## Task instructions
Return every line of text from all the material below verbatim, leaving out the pictures.

════

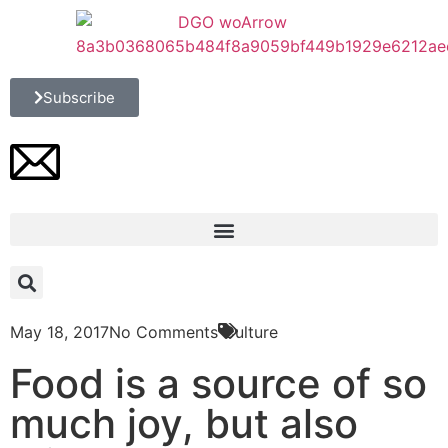
Subscribe
May 18, 2017
No Comments
Culture
Food is a source of so
much joy, but also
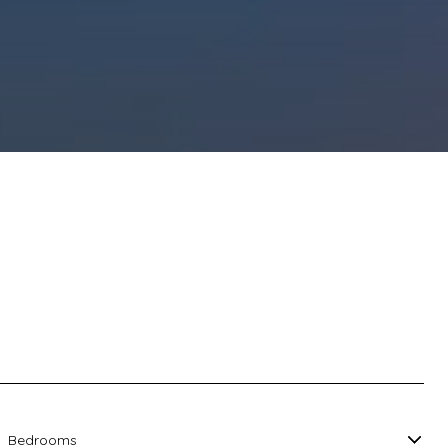
Bedrooms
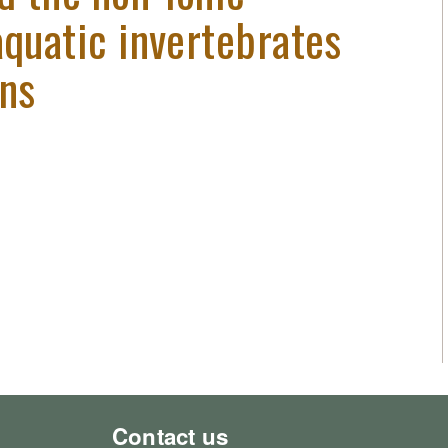
aquatic invertebrates
ans
Contact us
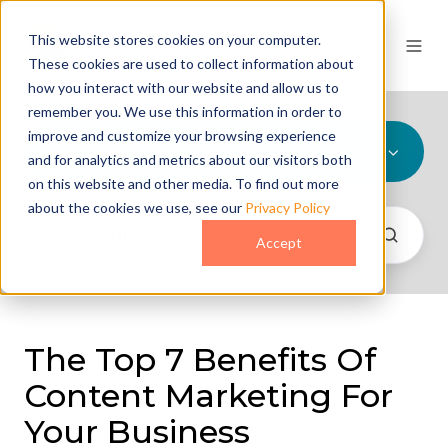
This website stores cookies on your computer.
These cookies are used to collect information about
how you interact with our website and allow us to
remember you. We use this information in order to
improve and customize your browsing experience
All Topics
and for analytics and metrics about our visitors both
on this website and other media. To find out more
about the cookies we use, see our
Privacy Policy
Accept
The Top 7 Benefits Of
Content Marketing For
Your Business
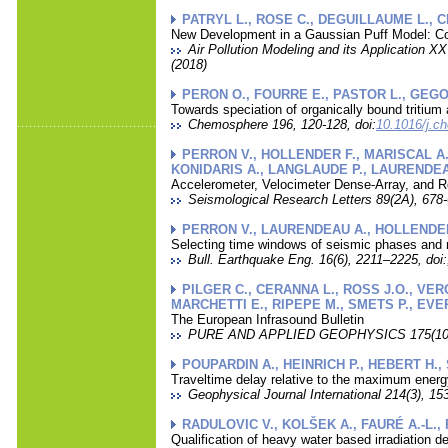
PATRYL L., ROSE C., DEGUILLAUME L., 
New Development in a Gaussian Puff Model: Con
Air Pollution Modeling and its Application XX
(2018)
PERON O., FOURRE E., PASTOR L., GEGO
Towards speciation of organically bound tritiu
Chemosphere 196, 120-128, doi:
10.1016/j.c
PERRON V., HOLLENDER F., MARISCAL A.,
KONIDARIS A., LANGLAUDE P., LAURENDEAU
Accelerometer, Velocimeter Dense-Array, and 
Seismological Research Letters 89(2A), 678-
PERRON V., LAURENDEAU A., HOLLENDER F
Selecting time windows of seismic phases and n
Bull. Earthquake Eng. 16(6), 2211–2225, doi:
PILGER C., CERANNA L., ROSS J.O., VERG
MARCHETTI E., RIPEPE M., SMETS P., EVER
The European Infrasound Bulletin
PURE AND APPLIED GEOPHYSICS 175(10), 
POUPARDIN A., HEINRICH P., HEBERT H.,
Traveltime delay relative to the maximum energ
Geophysical Journal International 214(3), 15
RADULOVIC V., KOLŠEK A., FAURÉ A.-L., 
Qualification of heavy water based irradiation 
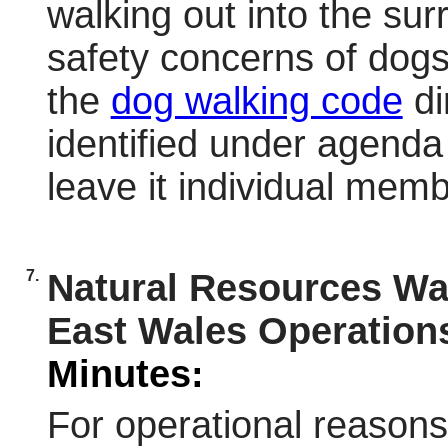
walking out into the su
safety concerns of dogs
the
dog walking code
di
identified under agenda 
leave it individual mem
7.
Natural Resources Wa
East Wales Operation
Minutes:
For operational reason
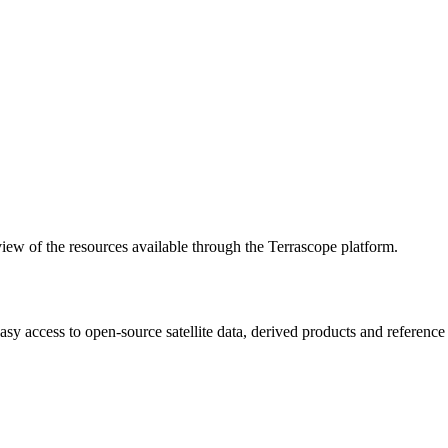
w of the resources available through the Terrascope platform.
asy access to open-source satellite data, derived products and referenc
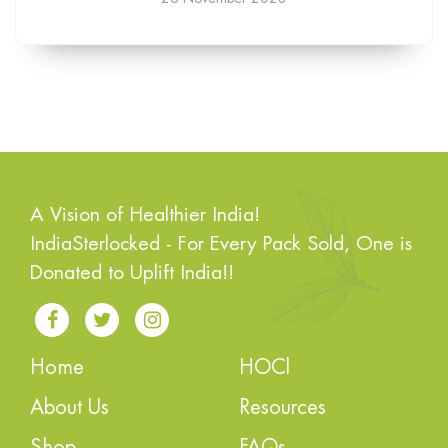
A Vision of Healthier India!
IndiaSterlocked - For Every Pack Sold, One is
Donated to Uplift India!!
Home
HOCl
About Us
Resources
Shop
FAQs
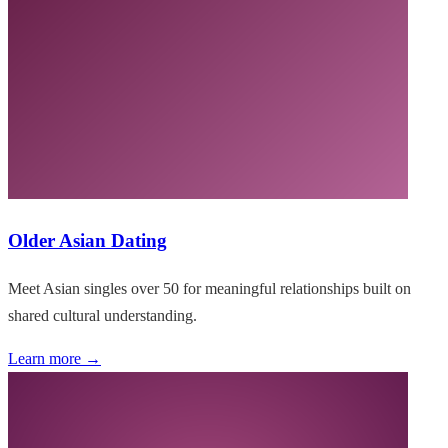
Older Asian Dating
Meet Asian singles over 50 for meaningful relationships built on
shared cultural understanding.
Learn more →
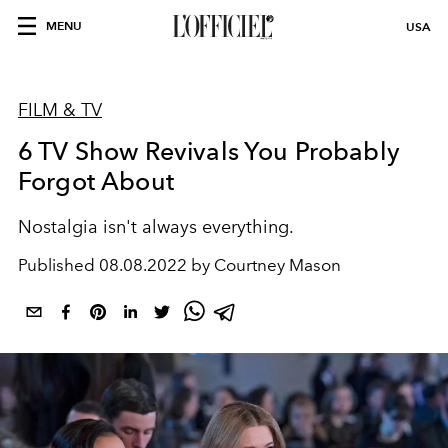
MENU
USA
FILM & TV
6 TV Show Revivals You Probably
Forgot About
Nostalgia isn't always everything.
Published
08.08.2022 by Courtney Mason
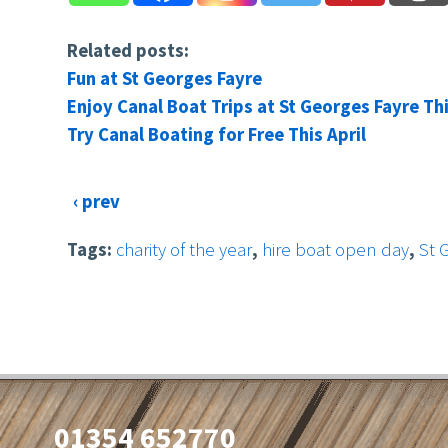
Related posts:
Fun at St Georges Fayre
Enjoy Canal Boat Trips at St Georges Fayre Th
Try Canal Boating for Free This April
‹ prev
Tags:
charity of the year
,
hire boat open day
,
St 
01354 652770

════

## Solution
Subscribe
May 18, 2017
No Comments
Culture
Food is a source of so
much joy, but also
Bedrooms
aquatic invertebrates
ans
Contact us
This website stores cookies on your computer.
These cookies are used to collect information about
how you interact with our website and allow us to
remember you. We use this information in order to
improve and customize your browsing experience
All Topics
and for analytics and metrics about our visitors both
on this website and other media. To find out more
about the cookies we use, see our
Privacy Policy
Accept
The Top 7 Benefits Of
Content Marketing For
Your Business
PATRYL L., ROSE C., DEGUILLAUME L., 
New Development in a Gaussian Puff Model: Con
Air Pollution Modeling and its Application XX
(2018)
PERON O., FOURRE E., PASTOR L., GEGO
Towards speciation of organically bound tritiu
Chemosphere 196, 120-128, doi:
10.1016/j.c
PERRON V., HOLLENDER F., MARISCAL A.,
KONIDARIS A., LANGLAUDE P., LAURENDEAU
Accelerometer, Velocimeter Dense-Array, and 
Seismological Research Letters 89(2A), 678-
PERRON V., LAURENDEAU A., HOLLENDER F
Selecting time windows of seismic phases and n
Bull. Earthquake Eng. 16(6), 2211–2225, doi:
PILGER C., CERANNA L., ROSS J.O., VERG
MARCHETTI E., RIPEPE M., SMETS P., EVER
The European Infrasound Bulletin
PURE AND APPLIED GEOPHYSICS 175(10), 
POUPARDIN A., HEINRICH P., HEBERT H.,
Traveltime delay relative to the maximum energ
Geophysical Journal International 214(3), 15
RADULOVIC V., KOLŠEK A., FAURÉ A.-L., 
Qualification of heavy water based irradiation 
walking out into the su
safety concerns of dogs
the
dog walking code
di
identified under agenda 
leave it individual mem
7.
Natural Resources Wa
East Wales Operation
Minutes:
For operational reason
w of the resources available through the Terrascope platform.
asy access to open-source satellite data, derived products and referenc
A Vision of Healthier India!
IndiaSterlocked - For Every Pack Sold, One is
Donated to Uplift India!!
Home
HOCl
About Us
Resources
Shop
FAQs
Older Asian Dating
Meet Asian singles over 50 for meaningful relationships built on
shared cultural understanding.
Learn more →
MENU
USA
FILM & TV
6 TV Show Revivals You Probably
Forgot About
Nostalgia isn't always everything.
Published
08.08.2022 by Courtney Mason
Related posts:
Fun at St Georges Fayre
Enjoy Canal Boat Trips at St Georges Fayre Th
Try Canal Boating for Free This April
‹ prev
Tags:
charity of the year
,
hire boat open day
,
St 
01354 652770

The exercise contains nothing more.